The House Democracy Assistance Commission is off to an energetic and encouraging start

March 14, 2006
Press Release

Washington, D.C. - David Price On the Floor of the House of Representatives

Mr. Speaker, it was one year ago today, March 14, 2005, that the House gave final approval to the formation of the House Democracy Assistance Commission. Today I am pleased to report that the HDAC, which is chaired by Rep. David Dreier and on which I serve as Ranking Member, is off to an energetic and encouraging start.

My hope in first proposing creation of the Commission in the 108th Congress was to build upon and extend the pioneering work of the Frost-Solomon Task Force, which in the early 1990s extended support to the emerging democratic parliaments of Central and Eastern Europe. Those hopes began to be realized as Speaker Hastert got behind the idea, the authorizing resolution was refined and passed, and both Speaker Hastert and Leader Pelosi appointed serious, committed Members to carry out the work of the Commission.

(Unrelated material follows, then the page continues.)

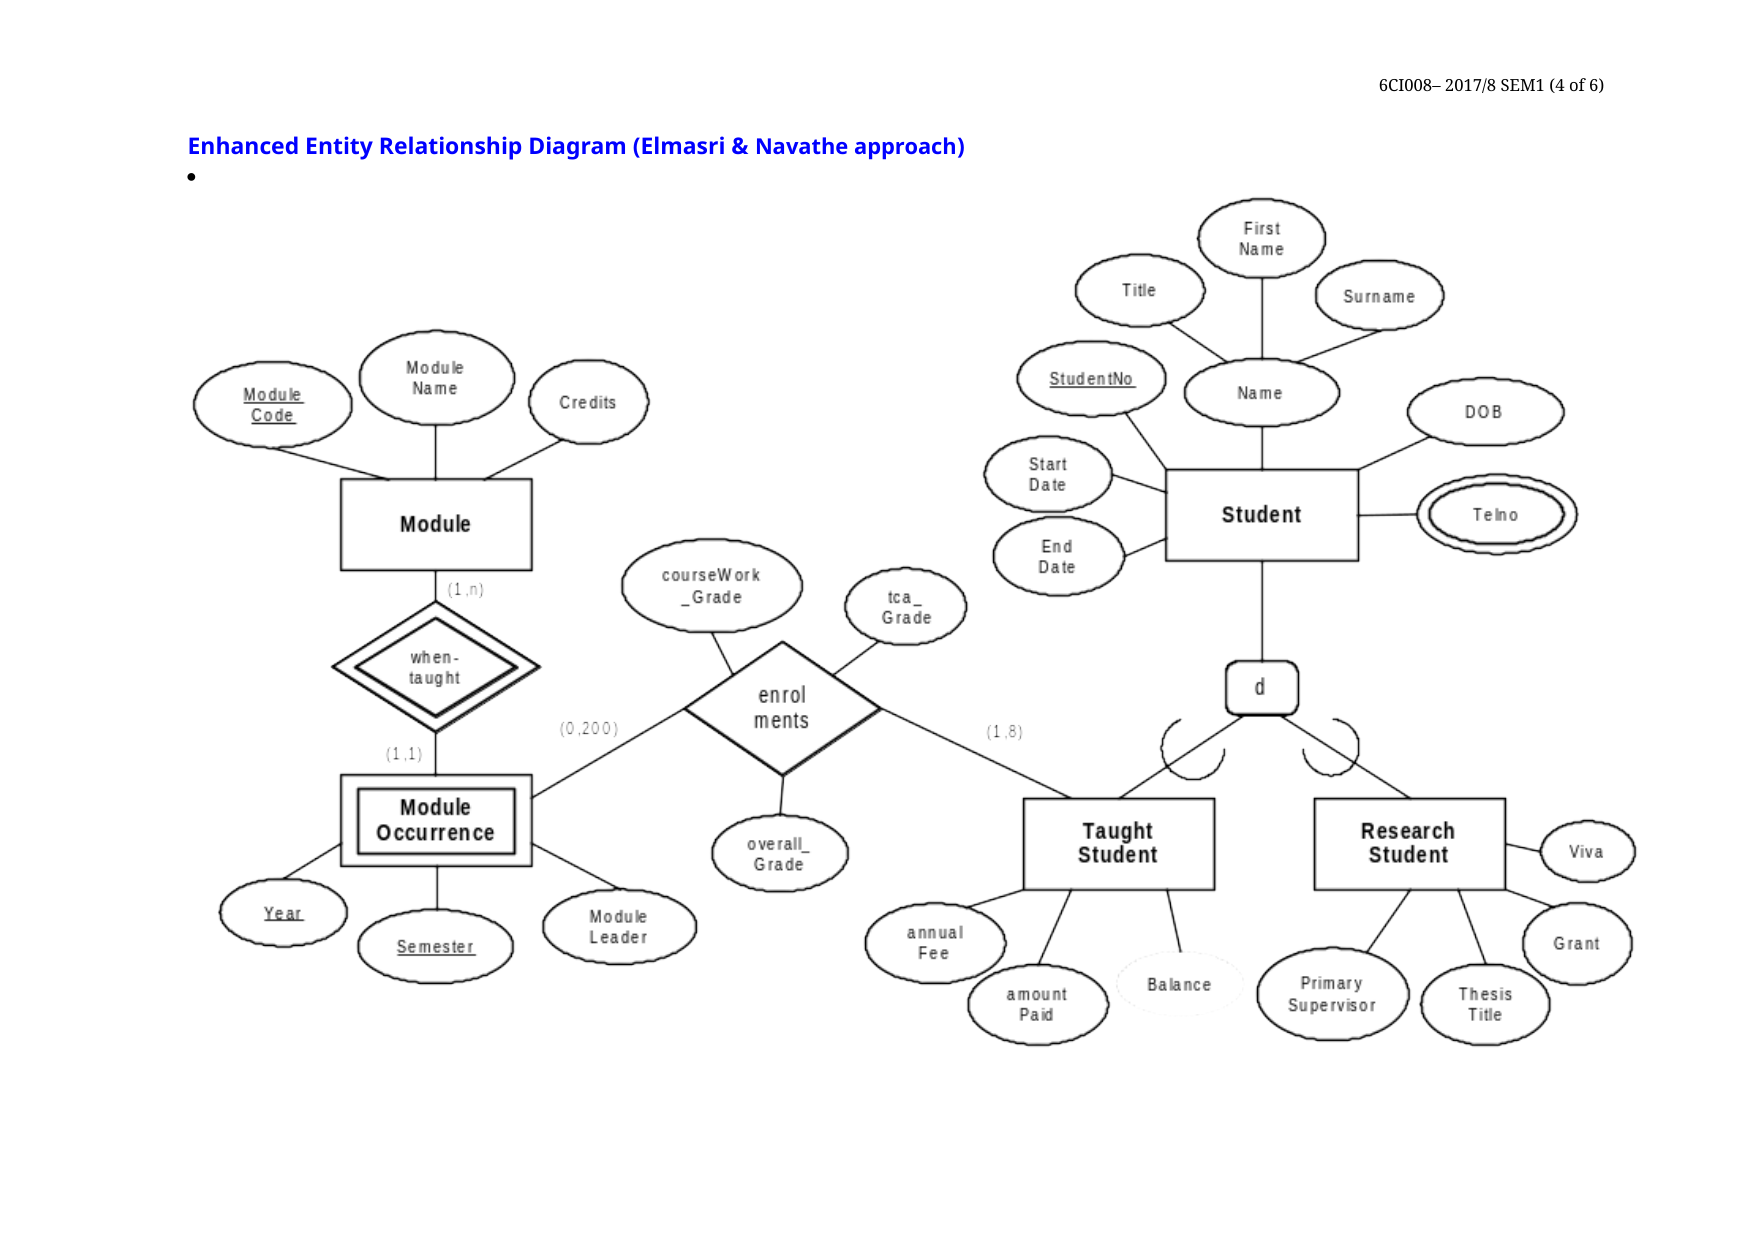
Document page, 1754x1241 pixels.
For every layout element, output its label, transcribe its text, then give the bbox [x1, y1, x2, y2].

subtitle Enhanced Entity Relationship Diagram (Elmasri & Navathe approach) [187, 130, 1604, 161]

During calendar year 2005, the Commission entered into agreements with five parliaments around the world to provide material, technical, and procedural assistance to members of Parliament as they learn how to govern their nations responsibly, effectively, and, in many cases for the first time ever, democratically. The Commission has now, begun its work with these nations: East Timor, Georgia, Indonesia, Kenya, and Macedonia.

Our relationship with these countries will continue, hopefully over the course of several years. At the same time, the Commission will be undertaking programs with a new round of emerging democratic parliaments in 2006. We hope to continue to support our country's ideals and interests in key nations around the world through our assistance.

While our program is still in its early stages, we have already seen clear evidence of the impact it can have. Last month, the Commission's first delegation of members of Congress traveled to Indonesia and East Timor and began to train members of those nations' parliaments. I want to especially thank the members of this delegation: Reps. Jim Kolbe, Lois Capps, Adam Schiff, and Allyson Schwartz, who I understand were greeted with warm welcomes and rapt attention in both countries. While in East Timor, this delegation announced that the House Democracy Assistance Commission would be helping East Timor build a parliamentary library from the ground up, no small accomplishment in a nation with extremely limited resources. Our Commission's work goes far beyond building physical structures, however; we are helping to build the foundations of effective and lasting democracy.

Mr. Speaker, the House Democracy Assistance Commission is an all-too-rare example of sincere bipartisan cooperation, Chairman Dreier, who chairs our commission, has helped us carry out our work with no considerations other than the best interests of the House, the United States, and our partner parliaments, Under his leadership, our Commission's 16 members have been able to demonstrate to our partners our deeply-felt, shared respect for and admiration of American democracy and the esteemed institution of the House of Representatives. We also owe a particular debt of gratitude to the Commission's Staff Director, John Lis, whose energy and vision have helped us launch the Commission in such a promising way.

Every day, members of Congress are called upon to assess and oversee our Nation's policies toward developing democracies around the world. The House Democracy Assistance Commission offers the House an opportunity to directly contribute to the sustainability and effectiveness of these democracies. We are working to establish democracy not just in name but also in practice, training our partners in the nuts and bolts of democratic government. Mr. Speaker, I can think of no more important work for ensuring our national security and maintaining our role as leader of the free world. I thank you and I thank my colleagues for your support, and I look forward to continuing our work.